Live a lean and healthy life by conquering the “obesogenic” environment that has taken over in mainstream society. The obesogenic environment includes the following elements, none of which you have to go along with:
1) A physical environment in which people drive everywhere and rarely use “active” forms of transportation such as walking or bicycling.
2) A work and leisure environment that is almost completely sedentary, leading people to sit for extended periods for 8 to 12 hours a day.
3) Food deserts in which you are constantly exposure to cheap, high-calorie processed food but an absence of healthy food.
4) Pervasive endocrine-disrupting chemical exposure in shampoo and other personal care products that increase body fat stores and alter hormone function.
5) Excessive use of smartphones and screens, which lead to sedentary leisure time and disrupt hormone levels via the blue light they emit.
Even changing views of what it means to be “overweight” may be contributing to the increase in obesity.
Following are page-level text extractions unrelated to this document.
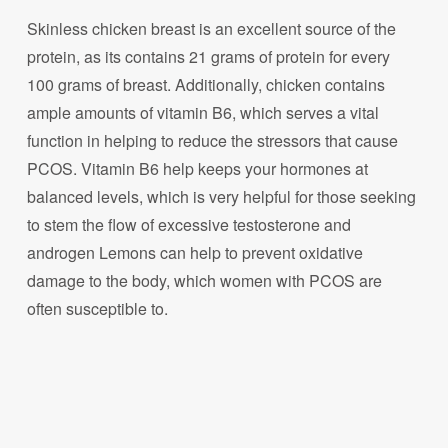
Skinless chicken breast is an excellent source of the
protein, as its contains 21 grams of protein for every
100 grams of breast. Additionally, chicken contains
ample amounts of vitamin B6, which serves a vital
function in helping to reduce the stressors that cause
PCOS. Vitamin B6 help keeps your hormones at
balanced levels, which is very helpful for those seeking
to stem the flow of excessive testosterone and
androgen Lemons can help to prevent oxidative
damage to the body, which women with PCOS are
often susceptible to.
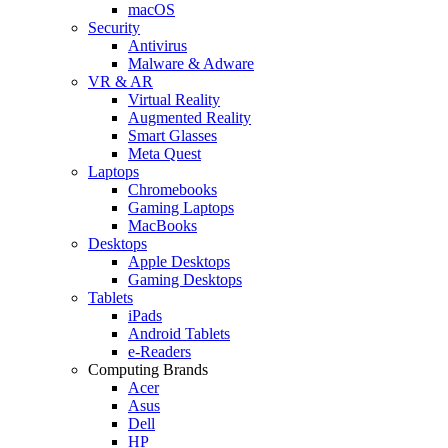
macOS
Security
Antivirus
Malware & Adware
VR & AR
Virtual Reality
Augmented Reality
Smart Glasses
Meta Quest
Laptops
Chromebooks
Gaming Laptops
MacBooks
Desktops
Apple Desktops
Gaming Desktops
Tablets
iPads
Android Tablets
e-Readers
Computing Brands
Acer
Asus
Dell
HP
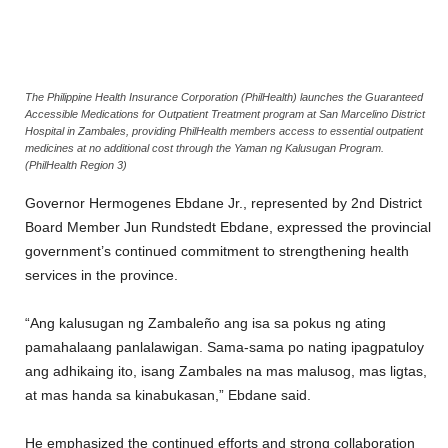
The Philippine Health Insurance Corporation (PhilHealth) launches the Guaranteed
Accessible Medications for Outpatient Treatment program at San Marcelino District
Hospital in Zambales, providing PhilHealth members access to essential outpatient
medicines at no additional cost through the Yaman ng Kalusugan Program.
(PhilHealth Region 3)
Governor Hermogenes Ebdane Jr., represented by 2nd District
Board Member Jun Rundstedt Ebdane, expressed the provincial
government’s continued commitment to strengthening health
services in the province.
“Ang kalusugan ng Zambaleño ang isa sa pokus ng ating
pamahalaang panlalawigan. Sama-sama po nating ipagpatuloy
ang adhikaing ito, isang Zambales na mas malusog, mas ligtas,
at mas handa sa kinabukasan,” Ebdane said.
He emphasized the continued efforts and strong collaboration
The good news is there are fairly simple steps you can take to shape your environment for a lean and healthy lifestyle. Here are ten:
#1: Use Active Forms of Transportation
If you need to go somewhere that’s less than 1 mile away, walk or bike. If you have a bike, try using it for all your transportation that is less than 5 miles away.
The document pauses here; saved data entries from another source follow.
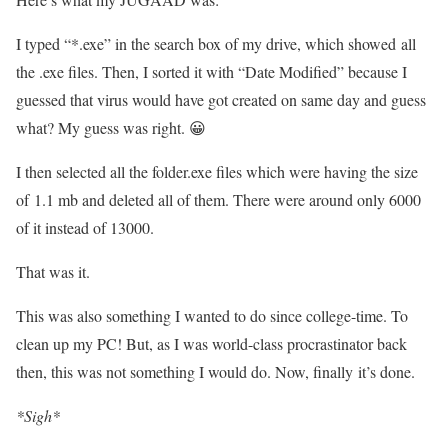
I typed “*.exe” in the search box of my drive, which showed all
the .exe files. Then, I sorted it with “Date Modified” because I
guessed that virus would have got created on same day and guess
what? My guess was right. 😀
I then selected all the folder.exe files which were having the size
of 1.1 mb and deleted all of them. There were around only 6000
of it instead of 13000.
That was it.
This was also something I wanted to do since college-time. To
clean up my PC! But, as I was world-class procrastinator back
then, this was not something I would do. Now, finally it’s done.
*Sigh*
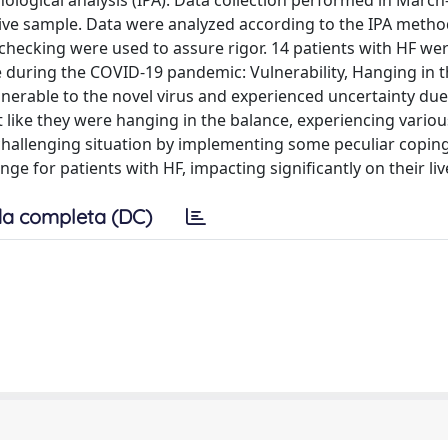
logical analysis (IPA). Data collection performed in March
sive sample. Data were analyzed according to the IPA metho
checking were used to assure rigor. 14 patients with HF wer
 during the COVID-19 pandemic: Vulnerability, Hanging in t
ulnerable to the novel virus and experienced uncertainty due
t like they were hanging in the balance, experiencing vario
 challenging situation by implementing some peculiar copin
ge for patients with HF, impacting significantly on their liv
a completa (DC)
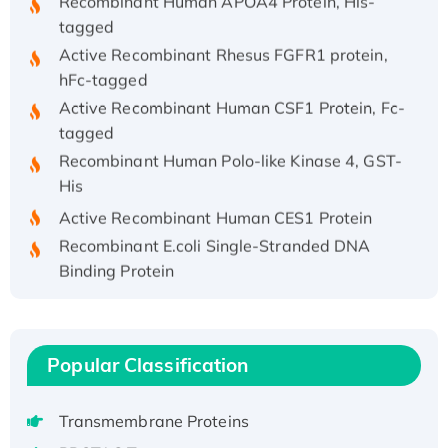
tagged
Active Recombinant Rhesus FGFR1 protein,
hFc-tagged
Active Recombinant Human CSF1 Protein, Fc-
tagged
Recombinant Human Polo-like Kinase 4, GST-
His
Active Recombinant Human CES1 Protein
Recombinant E.coli Single-Stranded DNA
Binding Protein
Recombinant Human EZH2 protein, His-
tagged
Recombinant Human EEF2K, GST-tagged,
Popular Classification
Active
Recombinant Full Length Pig Potassium
Voltage-Gated Channel Subfamily Kqt
Transmembrane Proteins
Member 1(Kcnq1) Protein, His-Tagged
#2: Make It a Habit To Cook At Home
The younger millennial generation is the first generation to spend more money dining out than they do for food prepared at home, often choosing fast food, deli food, and pizza over healthier options. Food purchased from restaurants and fast food joints is less nutritious and up to 65% more energy dense than the average diet that is home cooked.
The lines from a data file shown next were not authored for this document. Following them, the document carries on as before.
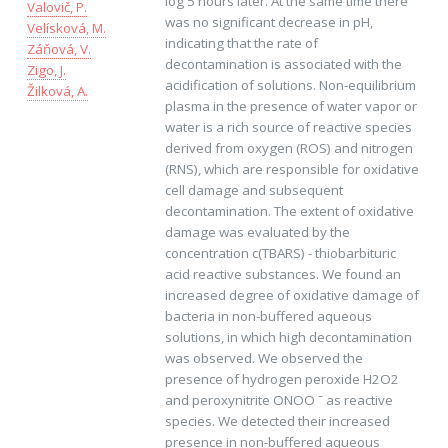
log 5 hours later. At the same time there
Valovič, P.
was no significant decrease in pH,
Velísková, M.
indicating that the rate of
Záňová, V.
decontamination is associated with the
Zigo, J.
acidification of solutions. Non-equilibrium
Žilková, A.
plasma in the presence of water vapor or
water is a rich source of reactive species
derived from oxygen (ROS) and nitrogen
(RNS), which are responsible for oxidative
cell damage and subsequent
decontamination. The extent of oxidative
damage was evaluated by the
concentration c(TBARS) - thiobarbituric
acid reactive substances. We found an
increased degree of oxidative damage of
bacteria in non-buffered aqueous
solutions, in which high decontamination
was observed. We observed the
presence of hydrogen peroxide H2O2
and peroxynitrite ONOO ˉ as reactive
species. We detected their increased
presence in non-buffered aqueous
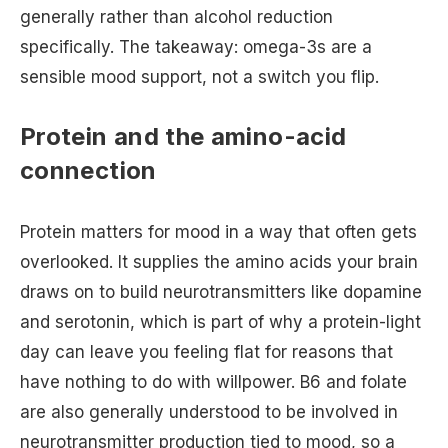
generally rather than alcohol reduction
specifically. The takeaway: omega-3s are a
sensible mood support, not a switch you flip.
Protein and the amino-acid
connection
Protein matters for mood in a way that often gets
overlooked. It supplies the amino acids your brain
draws on to build neurotransmitters like dopamine
and serotonin, which is part of why a protein-light
day can leave you feeling flat for reasons that
have nothing to do with willpower. B6 and folate
are also generally understood to be involved in
neurotransmitter production tied to mood, so a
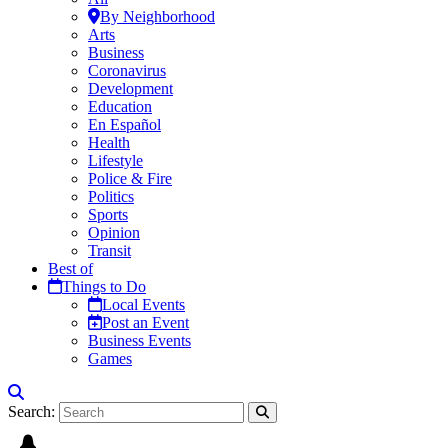
By Neighborhood
Arts
Business
Coronavirus
Development
Education
En Español
Health
Lifestyle
Police & Fire
Politics
Sports
Opinion
Transit
Best of
Things to Do
Local Events
Post an Event
Business Events
Games
Search:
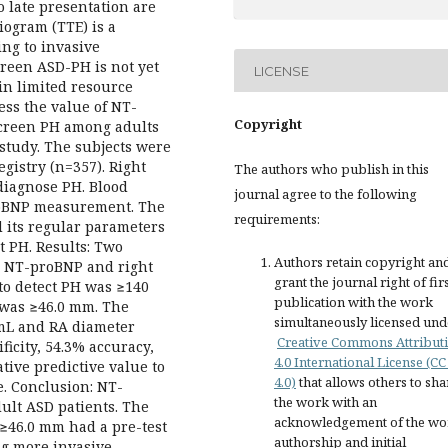
o late presentation are
ogram (TTE) is a
ng to invasive
een ASD-PH is not yet
LICENSE
in limited resource
sess the value of NT-
Copyright
screen PH among adults
 study. The subjects were
istry (n=357). Right
The authors who publish in this
diagnose PH. Blood
journal agree to the following
oBNP measurement. The
requirements:
 its regular parameters
t PH. Results: Two
Authors retain copyright an
y NT-proBNP and right
grant the journal right of fir
 to detect PH was ≥140
publication with the work
H was ≥46.0 mm. The
simultaneously licensed und
mL and RA diameter
Creative Commons Attribut
ficity, 54.3% accuracy,
4.0 International License (CC
tive predictive value to
4.0)
that allows others to sha
e. Conclusion: NT-
the work with an
ult ASD patients. The
acknowledgement of the wo
≥46.0 mm had a pre-test
authorship and initial
ng more invasive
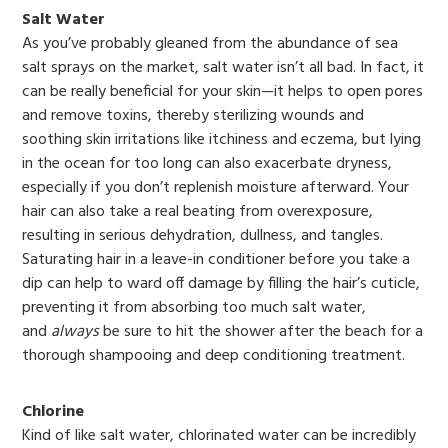
Salt Water
As you’ve probably gleaned from the abundance of sea
salt sprays on the market, salt water isn’t all bad. In fact, it
can be really beneficial for your skin—it helps to open pores
and remove toxins, thereby sterilizing wounds and
soothing skin irritations like itchiness and eczema, but lying
in the ocean for too long can also exacerbate dryness,
especially if you don’t replenish moisture afterward. Your
hair can also take a real beating from overexposure,
resulting in serious dehydration, dullness, and tangles.
Saturating hair in a leave-in conditioner before you take a
dip can help to ward off damage by filling the hair’s cuticle,
preventing it from absorbing too much salt water,
and
always
be sure to hit the shower after the beach for a
thorough shampooing and deep conditioning treatment.
Chlorine
Kind of like salt water, chlorinated water can be incredibly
#3: Avoid Stockpiling Food
The rise of big box stores like Costco lets people buy items in bulk and stockpile large amounts of food. One study found that when people were provided with large quantities of convenient-to-eat food in their homes for two weeks, they burned through their stockpiles 112 percent faster than when people had normal quantities of food in their homes.
#4: Stay Active Throughout The Day
A simple way of reducing sedentary time during the day is to make it a habit to walk briskly for ten minutes after every meal. A recent study found that when diabetics did this they had healthier blood sugar levels than if they walked for 30 minutes altogether.
#5: Use Smaller Plates
A full plate sends the signal that you're eating a full meal, whereas a partially full plate looks like a skimpy meal, regardless of the actual quantity of food. Research shows that using smaller plates and glasses but filling them up is a simple way to eat smaller portions and thereby reduce calorie intake.
#6: Don’t Eat In Front of The TV or Any Screen
Distracted eating almost always leads to overeating. For example, when people eat while watching TV or a movie, they keep eating until the program ends, ignoring hunger cues and often far surpassing the amount of calories they would have eaten if they had been paying attention to their meal.
#7: Don’t Eat Out of Habit
Even if they are not physically hungry, simply thinking it is time to have a meal or a snack is enough to cause most people to eat. For example, many people are in the habit of eating in their cars or when turning on the television. Instead, eat all your meals at the table without added distractions.
#8: Create A Speed Bump To Manage Portions
Put half of your meal off to the side to create a “speed bump.” When you hit the “bump,” ask yourself if you’re enjoying your food or if you’re actually full. Studies show that when people are offered multiple small packages they will eat less than if they are offered a large package of the same volume. Even though the physical effort required to open another package is minimal, the smaller packages provide discrete stopping points that allow you to reconsider whether you want to continue eating.
#9: Avoid Food “Porn”
With the popularity of beautiful food on social media, we are exposed to tempting food on a regular basis. Recent evidence suggests that the visibility of a enticing food can enhance actual hunger by increasing the release of dopamine, a neurotransmitter associated with pleasure and reward.
#10: Avoid Dieting & Food Obsession
Paradoxically, people who diet frequently or are focused on specific aspects of food consumption appear to be particularly susceptible to environmental factors that spark overeating and undermine their attempts at restraint. Eating is difficult to monitor and a focus on food choices (such as choosing low-calorie, low-fat, “clean,” or gluten-free foods) causes people to focus more on what they are eating than on how much they eat.
For example, when people chose to ate bread without butter in order to “save” calories, they ended up eating more bread over the course of the meal, thereby negating the calories they had “saved.”